== DIRECTIONS ==
Of the lines below, report only those that contain "Comparison".

== RECORDS PROVIDED ==
########

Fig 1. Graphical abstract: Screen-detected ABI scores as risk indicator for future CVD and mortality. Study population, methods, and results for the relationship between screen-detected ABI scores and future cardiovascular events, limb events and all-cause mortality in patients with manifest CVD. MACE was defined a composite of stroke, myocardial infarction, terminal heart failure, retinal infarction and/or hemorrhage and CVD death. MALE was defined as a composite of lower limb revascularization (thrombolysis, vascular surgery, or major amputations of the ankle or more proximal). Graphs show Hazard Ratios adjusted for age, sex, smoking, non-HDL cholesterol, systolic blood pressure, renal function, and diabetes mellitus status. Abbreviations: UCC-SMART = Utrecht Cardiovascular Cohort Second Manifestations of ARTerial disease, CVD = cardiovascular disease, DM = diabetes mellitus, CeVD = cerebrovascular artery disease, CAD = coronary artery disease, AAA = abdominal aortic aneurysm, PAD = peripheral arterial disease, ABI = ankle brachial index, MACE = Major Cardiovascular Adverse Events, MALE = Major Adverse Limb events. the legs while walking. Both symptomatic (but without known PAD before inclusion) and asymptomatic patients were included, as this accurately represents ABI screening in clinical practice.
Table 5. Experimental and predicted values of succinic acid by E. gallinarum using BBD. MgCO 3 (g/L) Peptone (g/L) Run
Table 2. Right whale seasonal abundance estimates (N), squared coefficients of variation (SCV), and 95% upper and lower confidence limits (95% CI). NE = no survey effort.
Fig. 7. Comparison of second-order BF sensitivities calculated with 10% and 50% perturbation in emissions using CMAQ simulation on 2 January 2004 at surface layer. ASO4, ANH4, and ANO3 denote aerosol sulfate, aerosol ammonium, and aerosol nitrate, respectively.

########

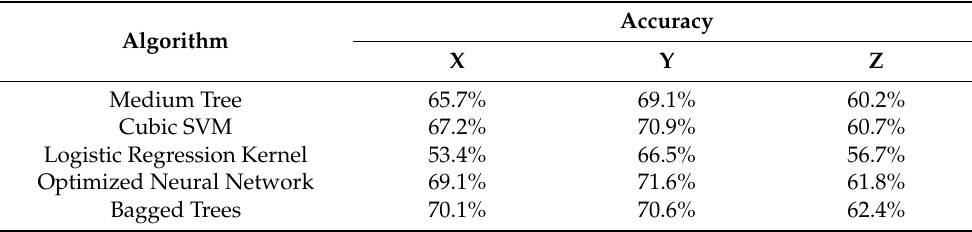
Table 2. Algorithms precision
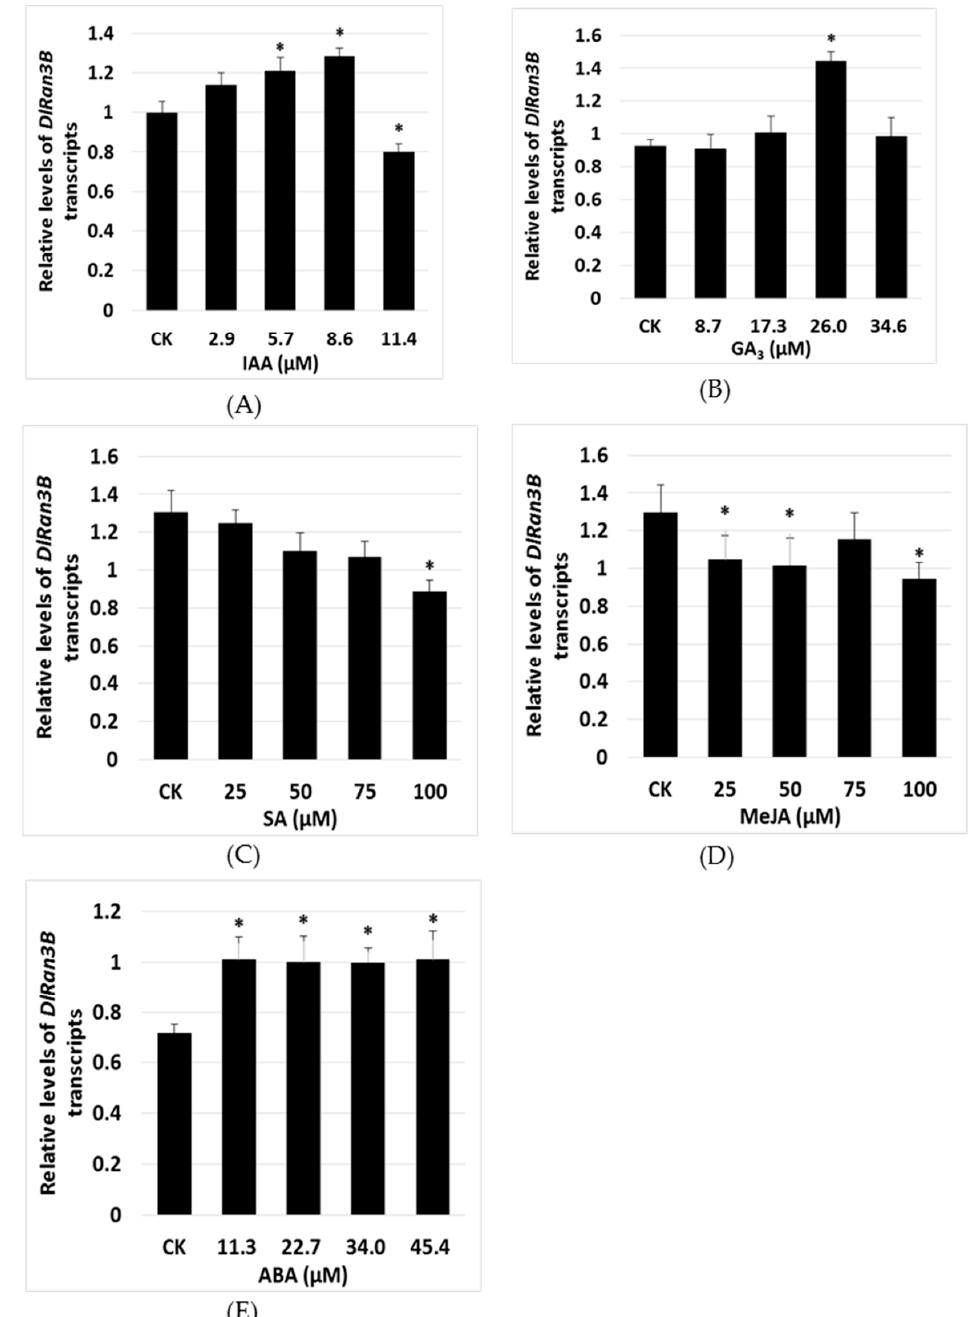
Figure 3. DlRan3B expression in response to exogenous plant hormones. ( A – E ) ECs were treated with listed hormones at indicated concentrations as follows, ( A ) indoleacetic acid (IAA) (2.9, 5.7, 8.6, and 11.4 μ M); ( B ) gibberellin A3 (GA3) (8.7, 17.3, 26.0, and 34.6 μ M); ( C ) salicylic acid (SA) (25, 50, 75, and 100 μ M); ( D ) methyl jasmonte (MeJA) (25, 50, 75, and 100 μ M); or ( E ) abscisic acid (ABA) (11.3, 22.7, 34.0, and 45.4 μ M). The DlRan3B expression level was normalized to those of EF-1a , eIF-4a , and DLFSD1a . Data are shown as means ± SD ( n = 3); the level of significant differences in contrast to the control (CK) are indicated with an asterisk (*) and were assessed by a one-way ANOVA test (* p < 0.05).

########

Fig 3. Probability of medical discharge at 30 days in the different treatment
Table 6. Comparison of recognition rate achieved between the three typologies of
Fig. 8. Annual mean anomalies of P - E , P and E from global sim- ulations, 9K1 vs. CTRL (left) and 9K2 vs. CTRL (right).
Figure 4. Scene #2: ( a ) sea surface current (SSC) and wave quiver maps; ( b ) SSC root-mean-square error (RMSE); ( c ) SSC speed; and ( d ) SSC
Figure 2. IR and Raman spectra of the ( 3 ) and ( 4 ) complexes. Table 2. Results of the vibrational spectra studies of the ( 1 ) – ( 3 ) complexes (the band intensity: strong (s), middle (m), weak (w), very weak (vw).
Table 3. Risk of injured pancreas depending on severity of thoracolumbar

########

== WRITTEN ANSWER ==
Fig. 7. Comparison of second-order BF sensitivities calculated with 10% and 50% perturbation in emissions using CMAQ simulation on 2 January 2004 at surface layer. ASO4, ANH4, and ANO3 denote aerosol sulfate, aerosol ammonium, and aerosol nitrate, respectively.
Table 6. Comparison of recognition rate achieved between the three typologies of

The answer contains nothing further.